▸ **CONSIGNE 1**
Pouvez-vous recopier tels quels les enregistrements, de la ligne contenant « The 35 slice » jusqu'à la dernière ligne des enregistrements, ces deux lignes comprises, sans reprendre les images ?

Frédéric Martel est très clair, il ne s’agit pas d’une infime proportion de gays qui forment une espèce de caste secrète et influente au sein du Vatican, mais bien la grande majorité de la hiérarchie de la Cité Vaticane qui est homosexuelle.
Martel, qui se refuse à donner une estimation chiffrée, relate néanmoins une de ses sources qui parle de 80 % de gays au Vatican…
Le Vatican a une communauté homosexuelle parmi les plus élevées au monde, et je doute que, même dans le Castro de San Fransisco, ce quartier gay emblématique, aujourd’hui plus mixte, il y ait autant d’homos !
Avec une de ses formules choc, Martel explique que le Vatican, c’est Fifty Shades of Gay…
Et Martel explique les différentes catégories que l’on peut y rencontrer : il y a les homophiles, ceux qui ne pratiquent pas, et qui respectent leur vœu de chasteté, mais qui ont une sensibilité homosexuelle.
Il y a aussi ceux qui vivent très mal leurs penchants, et qui s’infligent des punitions, comme la flagellation par exemple. L’auteur raconte qu’il en fréquente un régulièrement qui essaie de « se guérir » : c’est l’un des principaux collaborateurs du pape …
D’autres encore vivent avec un partenaire stable, leur assistant ou ‘beau-frère’. D’autres enfin multiplient les partenaires ou ont recours à la prostitution. Plus on monte dans la hiérarchie, plus on trouve d’homosexuels. Ils se cooptent parce qu’ils se méfient des hétérosexuels. C’est un monde sans femmes. La misogynie y est abyssale.

▸ **DONNÉES FOURNIES**
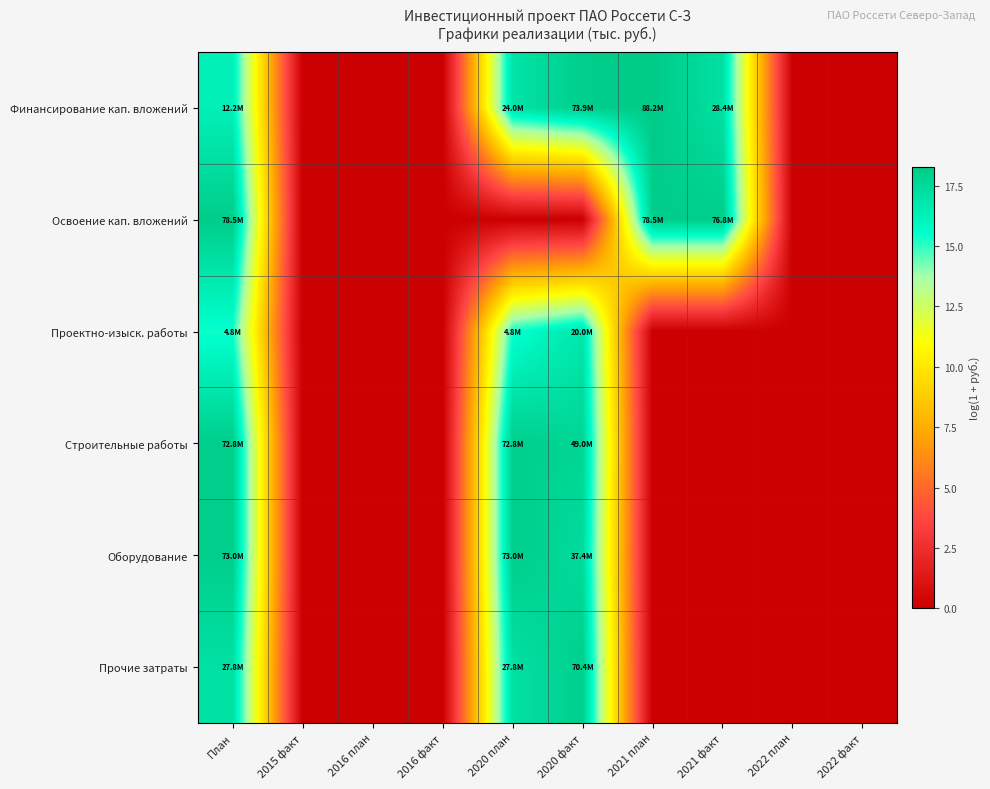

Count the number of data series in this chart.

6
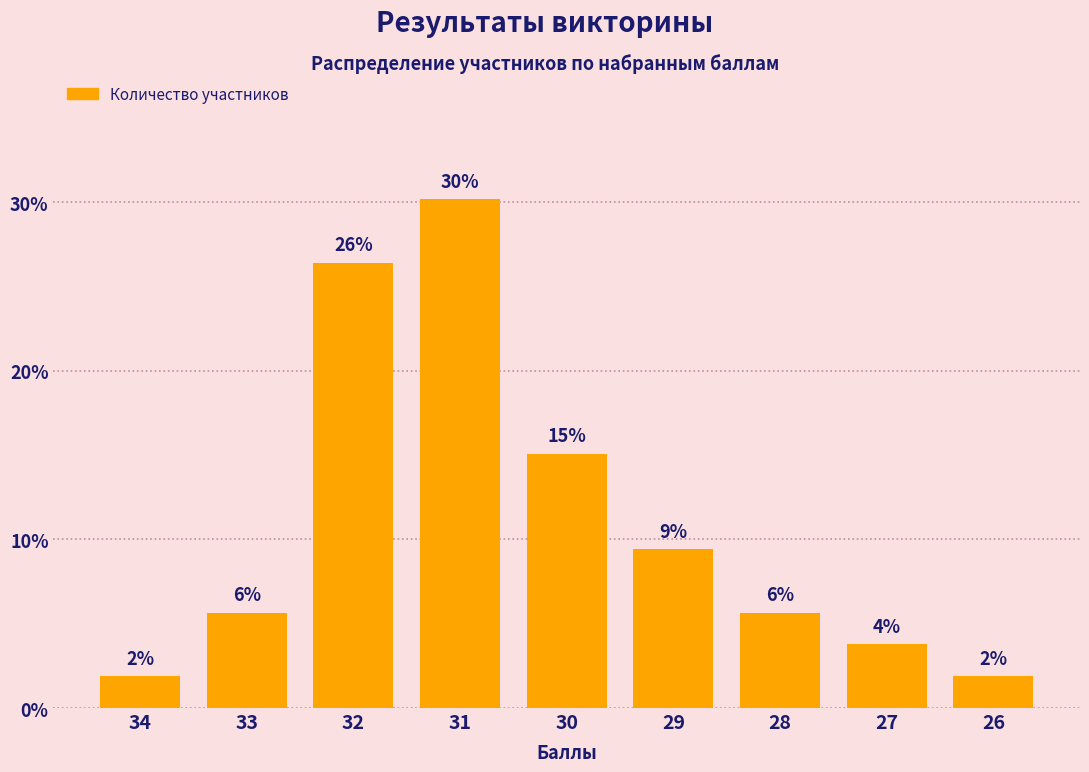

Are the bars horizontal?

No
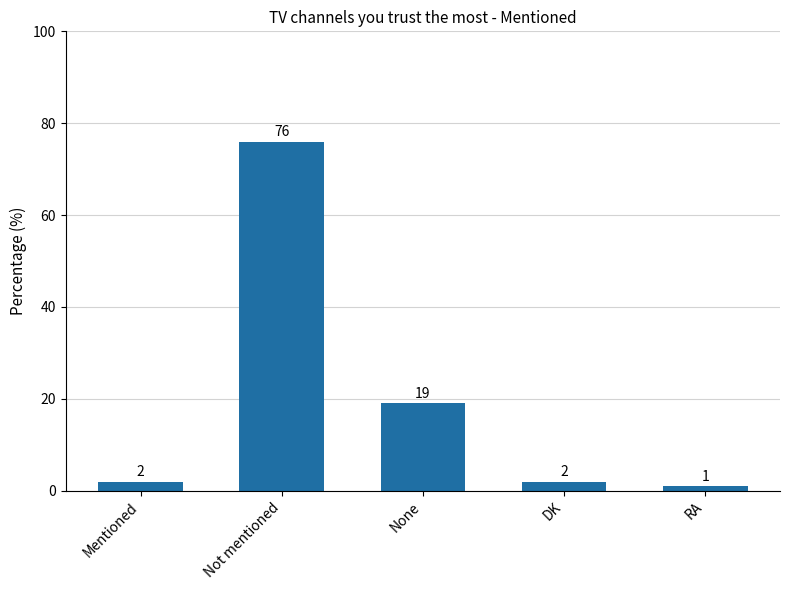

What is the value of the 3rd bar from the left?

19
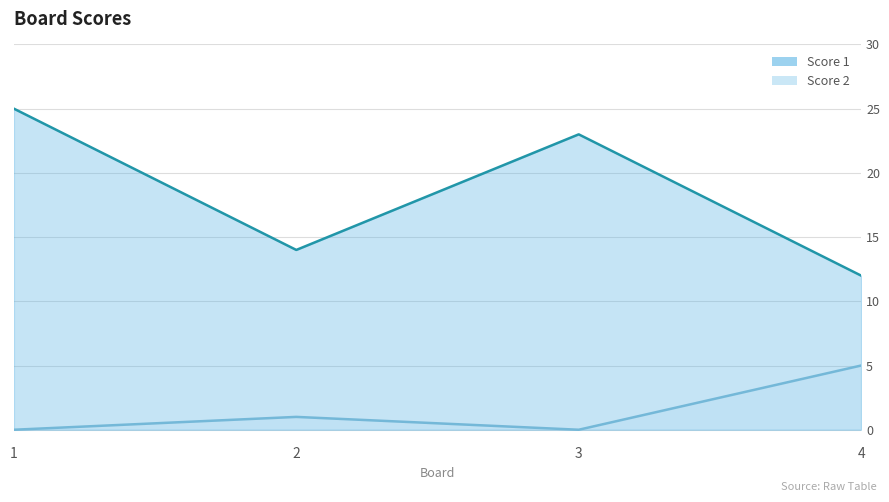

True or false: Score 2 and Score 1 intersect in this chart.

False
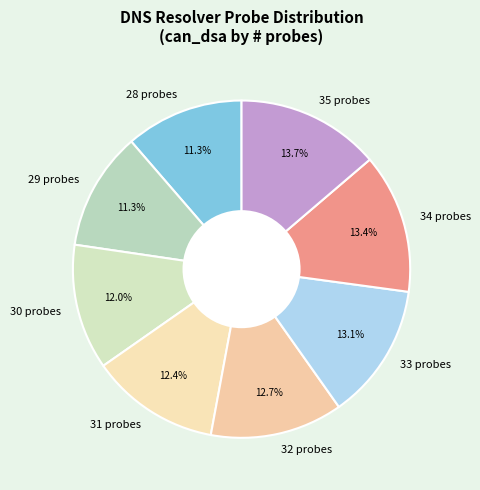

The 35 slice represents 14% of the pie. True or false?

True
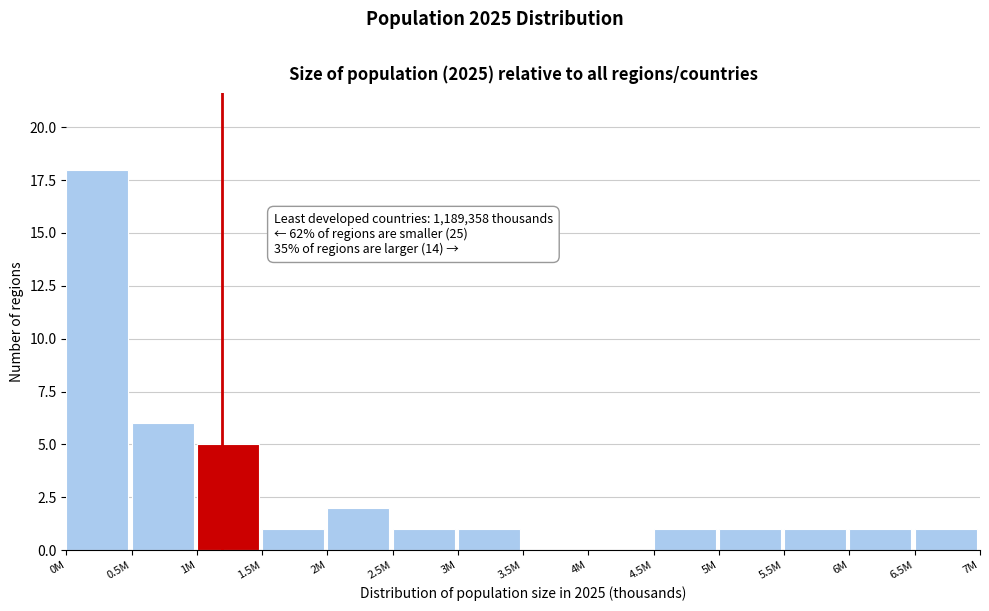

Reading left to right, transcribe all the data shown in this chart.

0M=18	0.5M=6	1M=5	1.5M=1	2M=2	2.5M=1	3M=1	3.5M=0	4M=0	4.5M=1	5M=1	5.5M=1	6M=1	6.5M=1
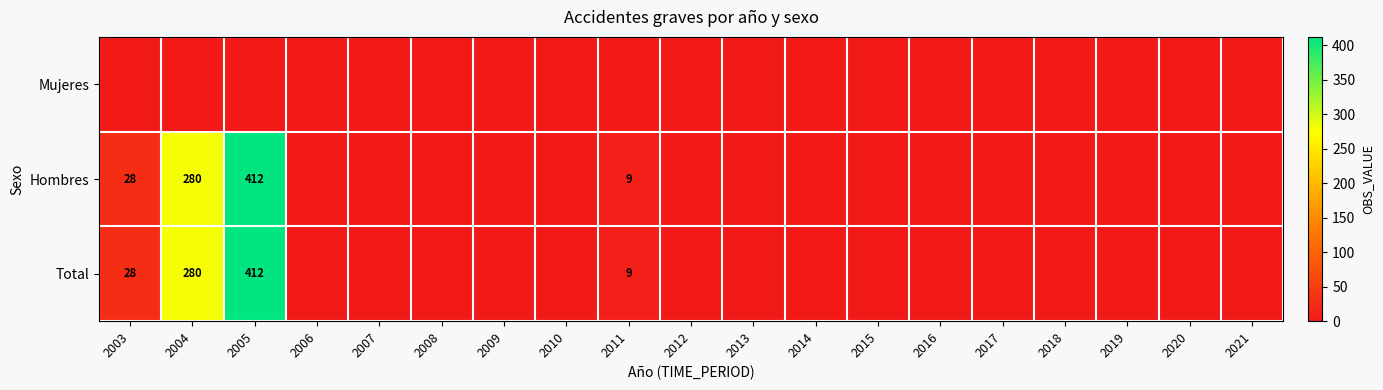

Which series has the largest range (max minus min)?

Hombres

▸ **CONSIGNE 2**
D'après le texte fourni, quel pourcentage de gays au Vatican l'une des sources de Martel avance-t-elle ?

▸ **SOLUTION 1**
The 35 slice represents 14% of the pie. True or false?

True

Reading left to right, transcribe all the data shown in this chart.

0M=18	0.5M=6	1M=5	1.5M=1	2M=2	2.5M=1	3M=1	3.5M=0	4M=0	4.5M=1	5M=1	5.5M=1	6M=1	6.5M=1

Which series has the largest range (max minus min)?

Hombres

▸ **SOLUTION 2**
80 %